Case study: Data integration in a digital services company
The company provides price comparison services and is marketing-led with a strong focus on personalisation and next best action. While these are not complex requirements, it is also exploring more cutting-edge technologies, such as machine learning. It has a vision to deliver a customer experience that is personalised and consistent across devices and channels.
To achieve this, it has worked with a digital marketing consultancy to review and benchmark the organisation, its technology and ways of working. As a heavy investor in online advertising, certain solutions are essential to its operation, but the review risked increasing its tech stack, rather than consolidating it. It was also keen to avoid vendor lock-in.
Although already 20 years-old as a business, its operating model is relatively simple with partner brands receiving an offline file of leads generated by its online marketing. Ensuring consistent tracking and reporting of the customer journey to the point of conversion is critical, with the revenue impact of even a single tag failing for one day being significant. Implementing new tags, such as adding a pixel for a new publisher, was lengthy, requiring as much as two months to reach production. This reflected the fact that each product has its own team with a technical lead, solution architect, developer and so on. Co-ordinating across all 25 delivery managers was contributing to those delays and acting as a blocker on creativity and the adoption of new channels. It also meant reports were not fully aligned, with some data sources in walled gardens limiting visibility of performance.
Off the back of its technology review, the company decided to reduce its data tech stack from three down to two by migrating out of SQL into an on-premise Cloudera Hadoop platform. But having migrated only 10% of its data, the capacity of that platform was exceeded, so a second migration into AWS was undertaken.
Although the data integration did not simplify the underlying data estate, it did lead to greater alignment of core metrics. Landmark events have been a focus and control of business rules to define them has been achieved by the data function. If those steps in the customer journey are working, then it indicates that the whole journey is likely to be ok.

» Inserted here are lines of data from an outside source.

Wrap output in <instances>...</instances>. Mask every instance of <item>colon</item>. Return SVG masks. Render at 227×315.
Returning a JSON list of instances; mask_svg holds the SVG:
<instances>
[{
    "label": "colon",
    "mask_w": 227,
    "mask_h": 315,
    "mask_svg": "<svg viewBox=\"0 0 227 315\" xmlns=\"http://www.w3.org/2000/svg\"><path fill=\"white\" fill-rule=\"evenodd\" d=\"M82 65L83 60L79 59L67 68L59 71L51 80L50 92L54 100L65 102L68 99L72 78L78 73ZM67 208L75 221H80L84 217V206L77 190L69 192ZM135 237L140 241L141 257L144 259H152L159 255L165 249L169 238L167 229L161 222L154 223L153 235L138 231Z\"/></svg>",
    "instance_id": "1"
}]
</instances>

The BI team has established rules for reporting and has identified where they vary from historical KPIs or where incorrect metrics were being produced or not tracked, such as when product teams added call to action buttons and they were not picked up. All of these have been documented and discussed with the relevant product teams.

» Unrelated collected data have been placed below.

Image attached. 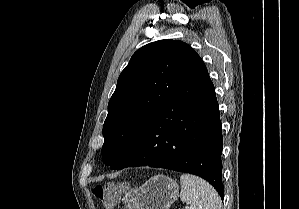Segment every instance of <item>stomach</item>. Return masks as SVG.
<instances>
[{"label": "stomach", "instance_id": "1", "mask_svg": "<svg viewBox=\"0 0 299 209\" xmlns=\"http://www.w3.org/2000/svg\"><path fill=\"white\" fill-rule=\"evenodd\" d=\"M178 196L179 186L175 180L155 175L126 194L123 201L127 209H169Z\"/></svg>", "mask_w": 299, "mask_h": 209}]
</instances>
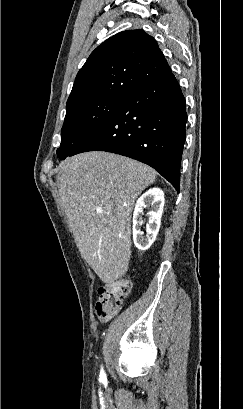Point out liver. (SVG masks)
<instances>
[{
	"label": "liver",
	"instance_id": "liver-1",
	"mask_svg": "<svg viewBox=\"0 0 243 409\" xmlns=\"http://www.w3.org/2000/svg\"><path fill=\"white\" fill-rule=\"evenodd\" d=\"M155 179L151 167L104 151L82 153L59 164L63 209L81 255L102 281L113 282L127 272L133 206Z\"/></svg>",
	"mask_w": 243,
	"mask_h": 409
}]
</instances>
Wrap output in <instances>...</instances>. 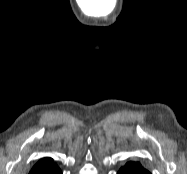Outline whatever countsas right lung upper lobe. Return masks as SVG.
<instances>
[{"label": "right lung upper lobe", "instance_id": "cb5924a9", "mask_svg": "<svg viewBox=\"0 0 187 174\" xmlns=\"http://www.w3.org/2000/svg\"><path fill=\"white\" fill-rule=\"evenodd\" d=\"M58 171L59 168L51 158H44L32 168L29 174H53Z\"/></svg>", "mask_w": 187, "mask_h": 174}]
</instances>
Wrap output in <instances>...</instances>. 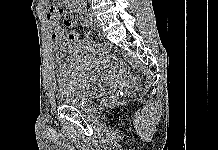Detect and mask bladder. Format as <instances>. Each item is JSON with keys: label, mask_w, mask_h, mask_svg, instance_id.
<instances>
[{"label": "bladder", "mask_w": 218, "mask_h": 150, "mask_svg": "<svg viewBox=\"0 0 218 150\" xmlns=\"http://www.w3.org/2000/svg\"><path fill=\"white\" fill-rule=\"evenodd\" d=\"M61 43L57 49V90L59 103L77 108L90 106L95 94L94 81L99 75V68L84 63L81 47L76 42Z\"/></svg>", "instance_id": "obj_1"}]
</instances>
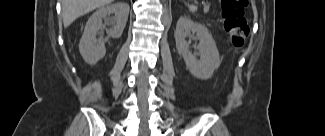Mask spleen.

Alongside the migration into AWS, the company also adopted Tealium as its tag management solution. This was because it is vendor agnostic and simple to deploy, with data portable to other solutions, such as segment tags, and also supports event streaming. This has brought implementation time down to an average of two hours.
A critical next step is to create an API-based “build and serve” approach to models. It has identified that building is not the problem, but integration of data sources and productionising the model can be. By gaining sign off from product teams when they adopt a new model, it can be served into other teams, such as when CRM built a price prediction model that can also be used in acquisition, there removing duplicate effort.
Throughout, product teams were asked about their requirements around functionality, coding and reporting which helped to accelerate implementation as they were already supportive. Communication was constant, especially an emphasis on how the new data layer was beneficial as it meant there was only one new thing for the teams to learn.